What the task requires =
Across the entries, count the lines that include "việc" and report only that number.

The records =
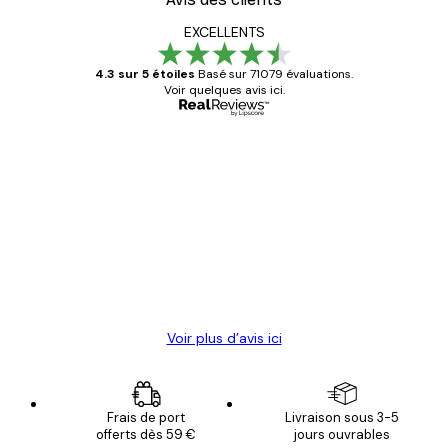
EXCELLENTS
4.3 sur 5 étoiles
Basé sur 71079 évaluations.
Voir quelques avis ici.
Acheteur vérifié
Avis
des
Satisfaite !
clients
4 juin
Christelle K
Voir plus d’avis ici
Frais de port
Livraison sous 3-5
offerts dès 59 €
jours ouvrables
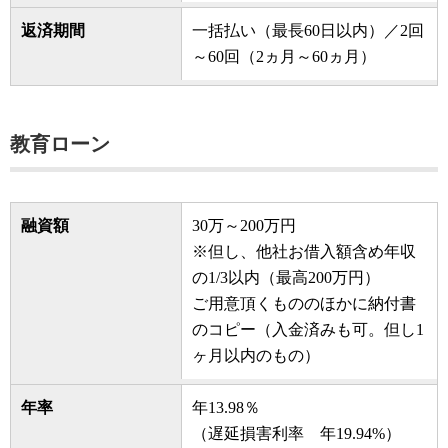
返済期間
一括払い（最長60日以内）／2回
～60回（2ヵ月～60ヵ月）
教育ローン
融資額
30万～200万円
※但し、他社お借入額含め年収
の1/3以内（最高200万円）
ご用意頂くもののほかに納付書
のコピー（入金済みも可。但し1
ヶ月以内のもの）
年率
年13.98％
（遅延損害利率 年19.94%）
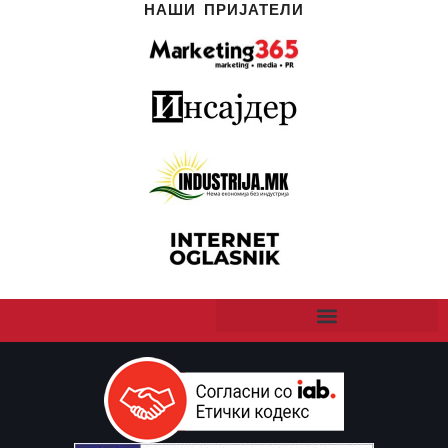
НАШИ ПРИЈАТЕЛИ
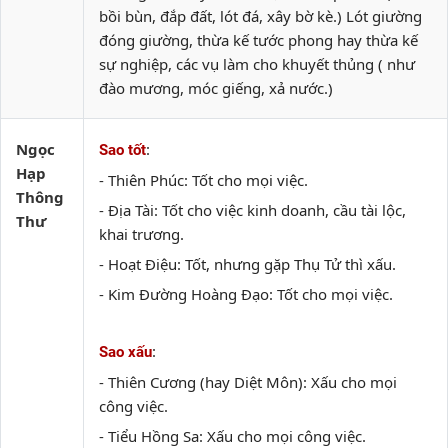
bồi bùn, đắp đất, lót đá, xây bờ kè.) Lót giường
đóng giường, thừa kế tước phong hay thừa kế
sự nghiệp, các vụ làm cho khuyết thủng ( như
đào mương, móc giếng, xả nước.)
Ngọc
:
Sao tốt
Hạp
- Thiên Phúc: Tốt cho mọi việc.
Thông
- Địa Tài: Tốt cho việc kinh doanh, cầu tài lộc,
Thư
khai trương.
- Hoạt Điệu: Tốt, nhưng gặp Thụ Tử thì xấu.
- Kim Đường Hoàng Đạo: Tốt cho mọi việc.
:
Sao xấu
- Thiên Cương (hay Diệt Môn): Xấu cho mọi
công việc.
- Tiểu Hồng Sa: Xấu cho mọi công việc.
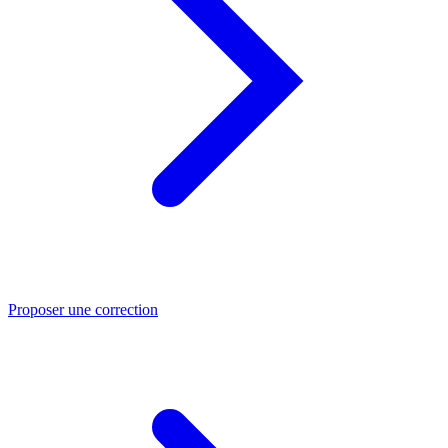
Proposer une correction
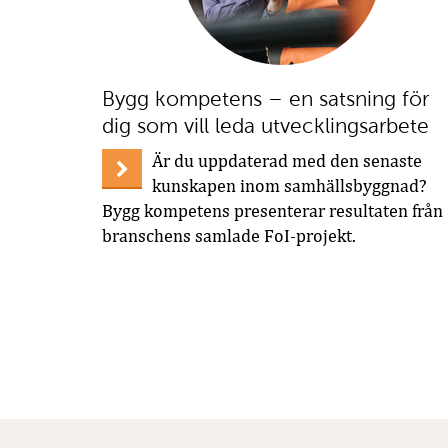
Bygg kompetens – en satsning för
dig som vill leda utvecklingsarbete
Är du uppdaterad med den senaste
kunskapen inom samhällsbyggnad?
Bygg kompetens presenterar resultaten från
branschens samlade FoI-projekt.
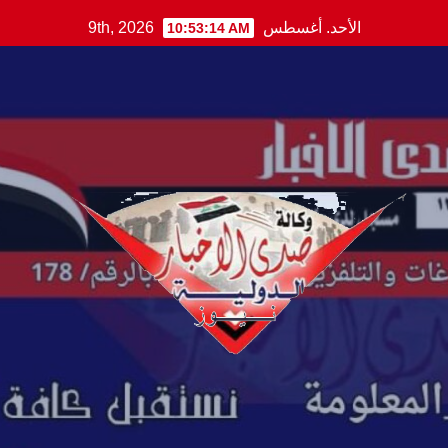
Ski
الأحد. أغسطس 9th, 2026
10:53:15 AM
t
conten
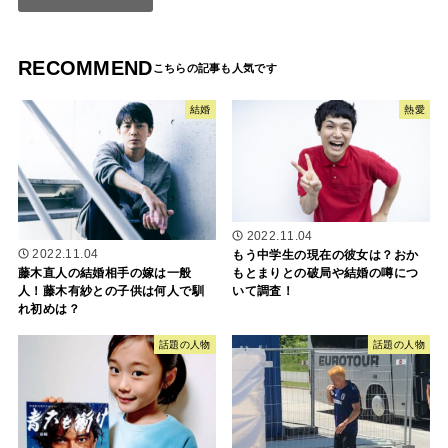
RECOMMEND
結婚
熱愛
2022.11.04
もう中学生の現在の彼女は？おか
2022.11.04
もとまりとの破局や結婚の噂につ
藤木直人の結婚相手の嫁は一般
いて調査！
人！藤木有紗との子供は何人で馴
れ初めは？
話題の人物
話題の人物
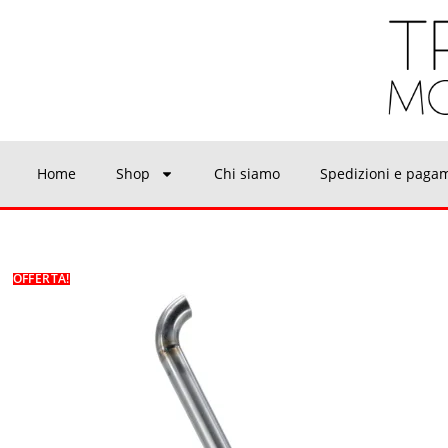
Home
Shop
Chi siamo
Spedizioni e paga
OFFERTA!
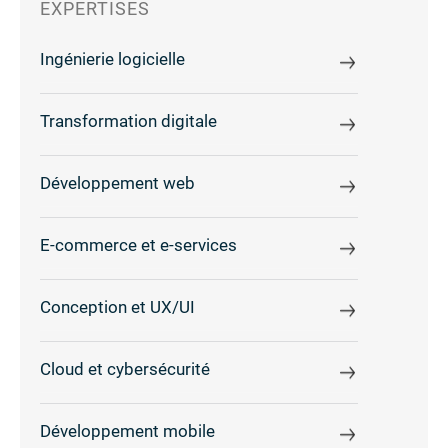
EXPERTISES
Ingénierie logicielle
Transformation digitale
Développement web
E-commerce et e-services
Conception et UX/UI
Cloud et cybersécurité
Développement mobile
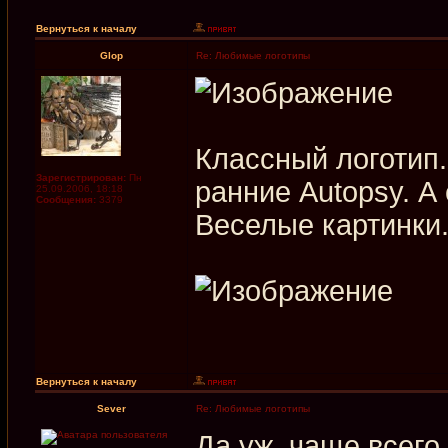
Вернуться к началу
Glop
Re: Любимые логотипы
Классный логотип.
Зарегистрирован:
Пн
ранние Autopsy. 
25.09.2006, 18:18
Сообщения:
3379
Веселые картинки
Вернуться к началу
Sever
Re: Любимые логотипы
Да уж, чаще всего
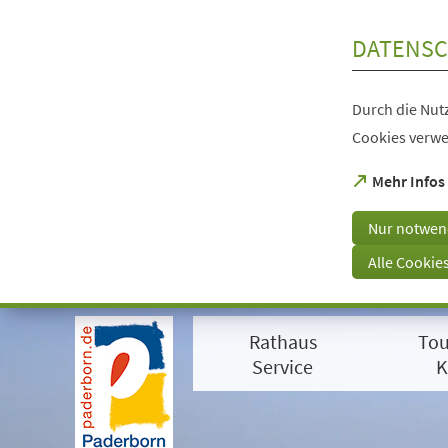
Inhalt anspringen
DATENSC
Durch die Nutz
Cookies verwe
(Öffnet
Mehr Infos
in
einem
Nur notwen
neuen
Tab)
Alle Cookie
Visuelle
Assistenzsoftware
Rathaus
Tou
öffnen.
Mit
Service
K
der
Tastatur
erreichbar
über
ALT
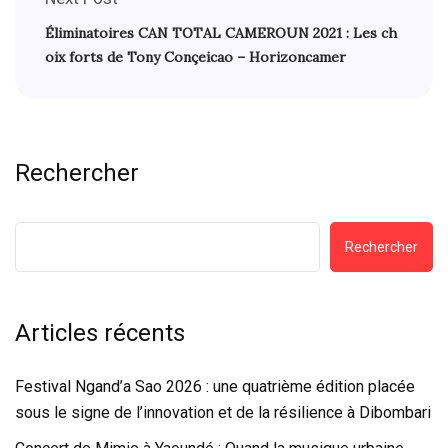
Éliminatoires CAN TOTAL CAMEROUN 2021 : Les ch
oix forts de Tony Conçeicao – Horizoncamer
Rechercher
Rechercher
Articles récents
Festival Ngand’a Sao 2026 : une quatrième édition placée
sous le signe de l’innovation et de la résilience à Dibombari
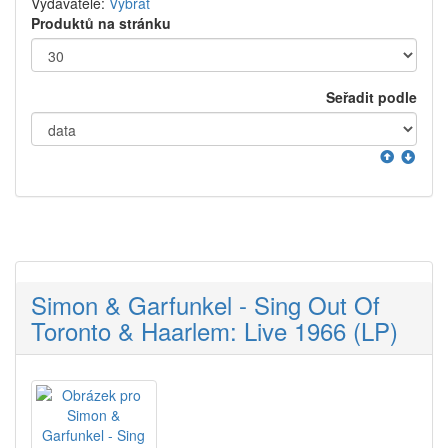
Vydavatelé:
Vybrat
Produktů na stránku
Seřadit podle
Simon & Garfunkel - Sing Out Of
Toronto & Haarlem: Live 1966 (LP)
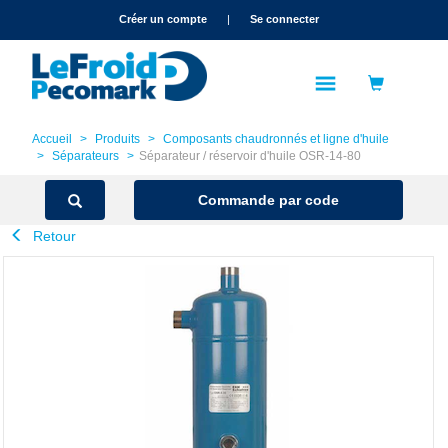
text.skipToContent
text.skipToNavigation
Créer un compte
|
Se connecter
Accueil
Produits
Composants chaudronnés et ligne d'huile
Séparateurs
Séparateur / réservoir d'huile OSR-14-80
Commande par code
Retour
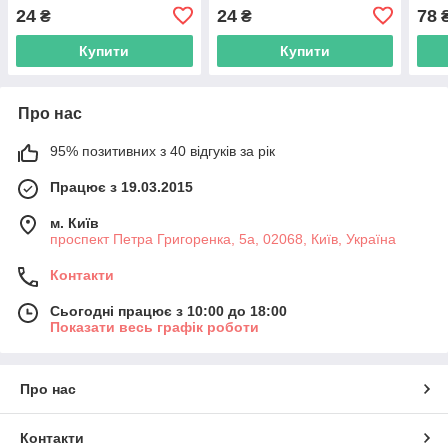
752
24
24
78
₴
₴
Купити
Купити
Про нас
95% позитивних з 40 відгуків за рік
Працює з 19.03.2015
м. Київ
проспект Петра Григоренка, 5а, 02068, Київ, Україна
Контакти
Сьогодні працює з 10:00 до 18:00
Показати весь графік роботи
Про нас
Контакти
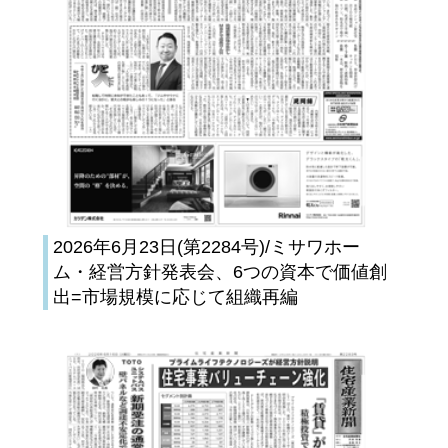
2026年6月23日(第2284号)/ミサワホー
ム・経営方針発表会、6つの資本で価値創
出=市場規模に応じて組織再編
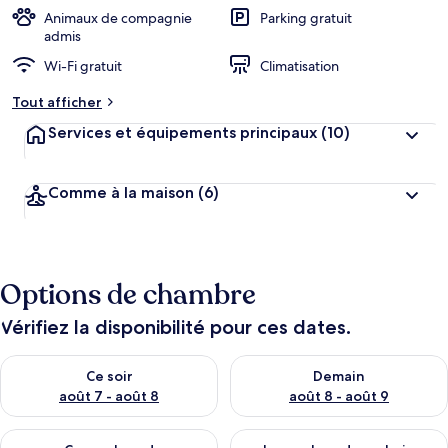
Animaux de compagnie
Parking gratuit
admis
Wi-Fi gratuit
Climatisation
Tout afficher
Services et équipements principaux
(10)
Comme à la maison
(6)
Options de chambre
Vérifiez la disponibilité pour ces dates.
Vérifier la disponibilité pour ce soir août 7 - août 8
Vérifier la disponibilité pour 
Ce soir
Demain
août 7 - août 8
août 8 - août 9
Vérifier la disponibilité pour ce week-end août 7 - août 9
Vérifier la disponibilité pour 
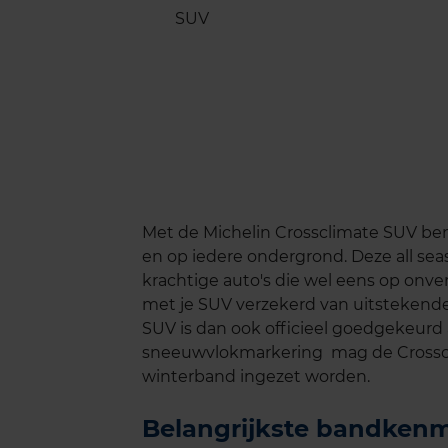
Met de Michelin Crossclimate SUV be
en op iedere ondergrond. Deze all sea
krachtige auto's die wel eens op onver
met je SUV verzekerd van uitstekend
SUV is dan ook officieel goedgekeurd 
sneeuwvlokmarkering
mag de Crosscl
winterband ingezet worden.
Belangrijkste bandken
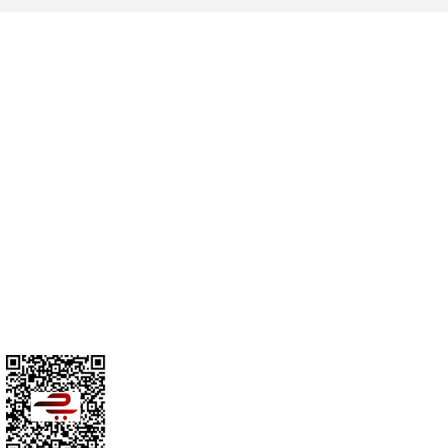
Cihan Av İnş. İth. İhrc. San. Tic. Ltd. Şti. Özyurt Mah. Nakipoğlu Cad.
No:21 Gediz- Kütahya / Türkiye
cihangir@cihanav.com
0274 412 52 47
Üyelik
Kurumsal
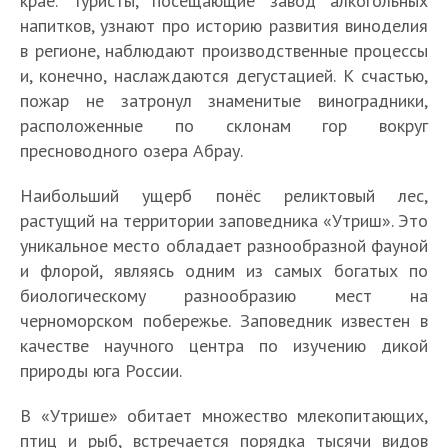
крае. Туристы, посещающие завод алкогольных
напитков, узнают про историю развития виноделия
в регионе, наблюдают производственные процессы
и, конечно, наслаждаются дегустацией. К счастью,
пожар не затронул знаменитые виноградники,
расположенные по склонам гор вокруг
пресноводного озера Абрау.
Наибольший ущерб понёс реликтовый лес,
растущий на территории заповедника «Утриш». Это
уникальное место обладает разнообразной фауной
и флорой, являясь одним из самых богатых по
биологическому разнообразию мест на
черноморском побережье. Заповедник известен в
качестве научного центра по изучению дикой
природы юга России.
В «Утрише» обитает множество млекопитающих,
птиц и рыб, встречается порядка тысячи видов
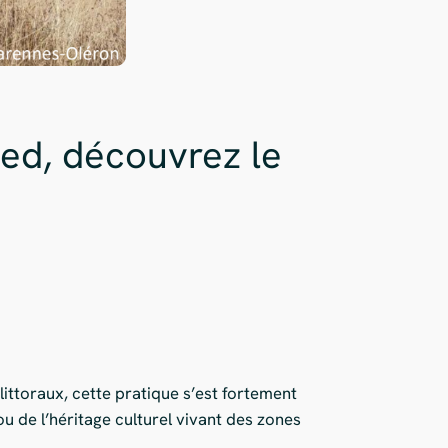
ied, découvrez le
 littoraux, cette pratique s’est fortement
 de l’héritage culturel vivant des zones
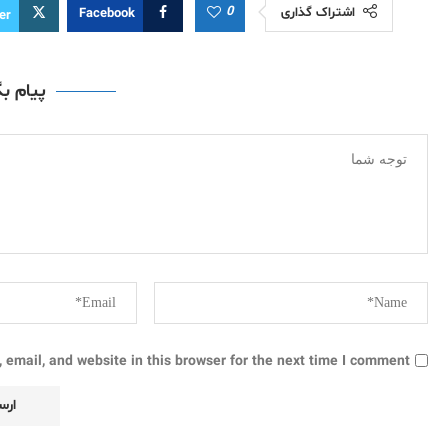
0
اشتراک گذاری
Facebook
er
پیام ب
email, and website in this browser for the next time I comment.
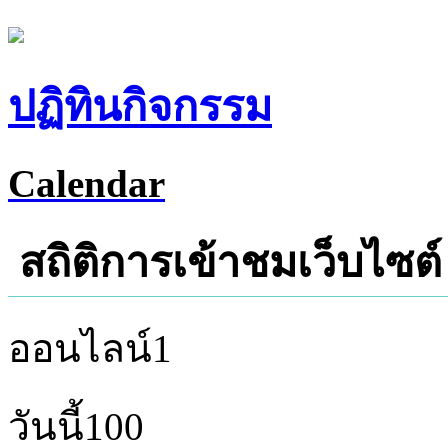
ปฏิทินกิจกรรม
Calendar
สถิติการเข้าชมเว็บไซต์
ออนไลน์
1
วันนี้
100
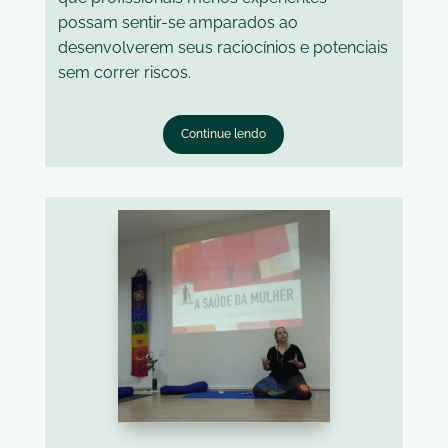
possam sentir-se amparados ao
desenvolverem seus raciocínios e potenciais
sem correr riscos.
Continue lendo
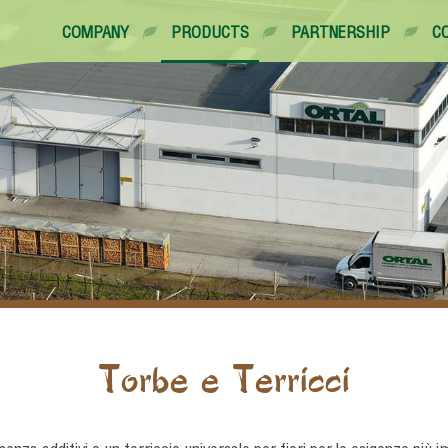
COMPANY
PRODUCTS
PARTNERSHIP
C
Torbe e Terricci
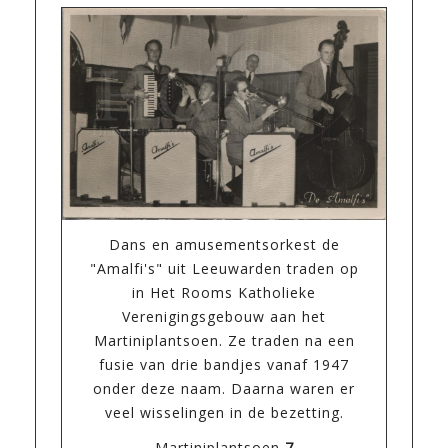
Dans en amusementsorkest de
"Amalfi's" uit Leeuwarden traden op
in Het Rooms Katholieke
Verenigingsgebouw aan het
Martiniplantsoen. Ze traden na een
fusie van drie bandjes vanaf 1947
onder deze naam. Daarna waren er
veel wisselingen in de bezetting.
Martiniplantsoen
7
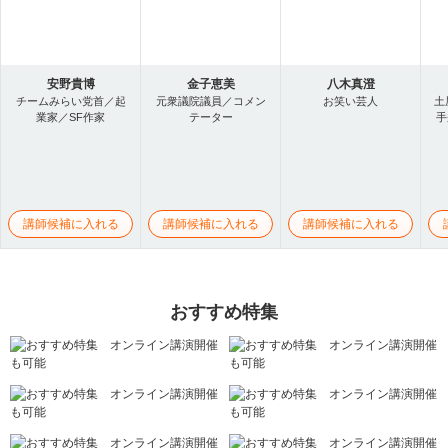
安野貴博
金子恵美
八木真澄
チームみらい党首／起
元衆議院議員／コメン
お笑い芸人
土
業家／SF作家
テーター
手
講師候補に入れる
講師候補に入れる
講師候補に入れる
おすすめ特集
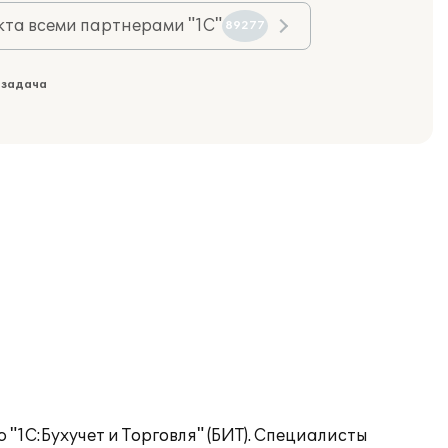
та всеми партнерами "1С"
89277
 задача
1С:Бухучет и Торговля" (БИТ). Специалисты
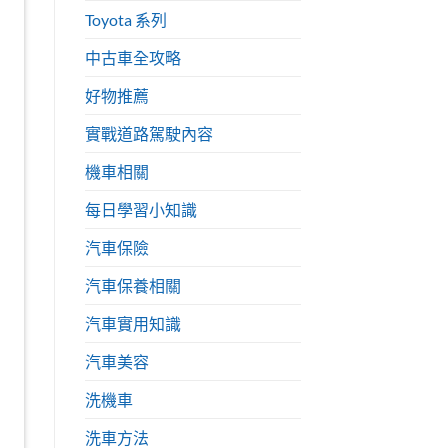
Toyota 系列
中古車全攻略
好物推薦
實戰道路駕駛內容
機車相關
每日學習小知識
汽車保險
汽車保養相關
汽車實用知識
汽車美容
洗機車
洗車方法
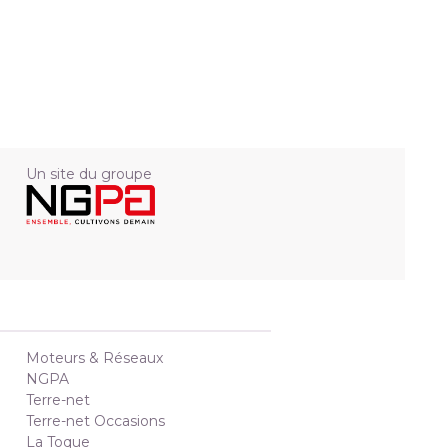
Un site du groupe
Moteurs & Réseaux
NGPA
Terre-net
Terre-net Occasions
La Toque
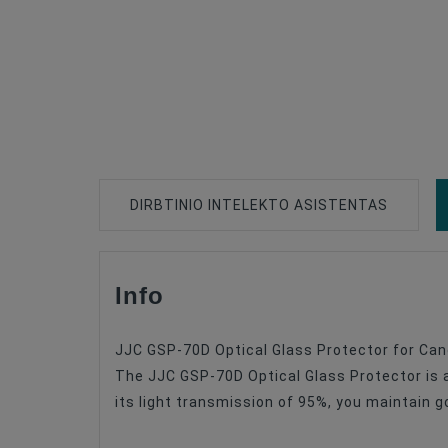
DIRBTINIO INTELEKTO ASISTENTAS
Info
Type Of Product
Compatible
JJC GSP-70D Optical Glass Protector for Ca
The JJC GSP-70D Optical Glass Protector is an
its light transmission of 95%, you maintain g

Written solution =
5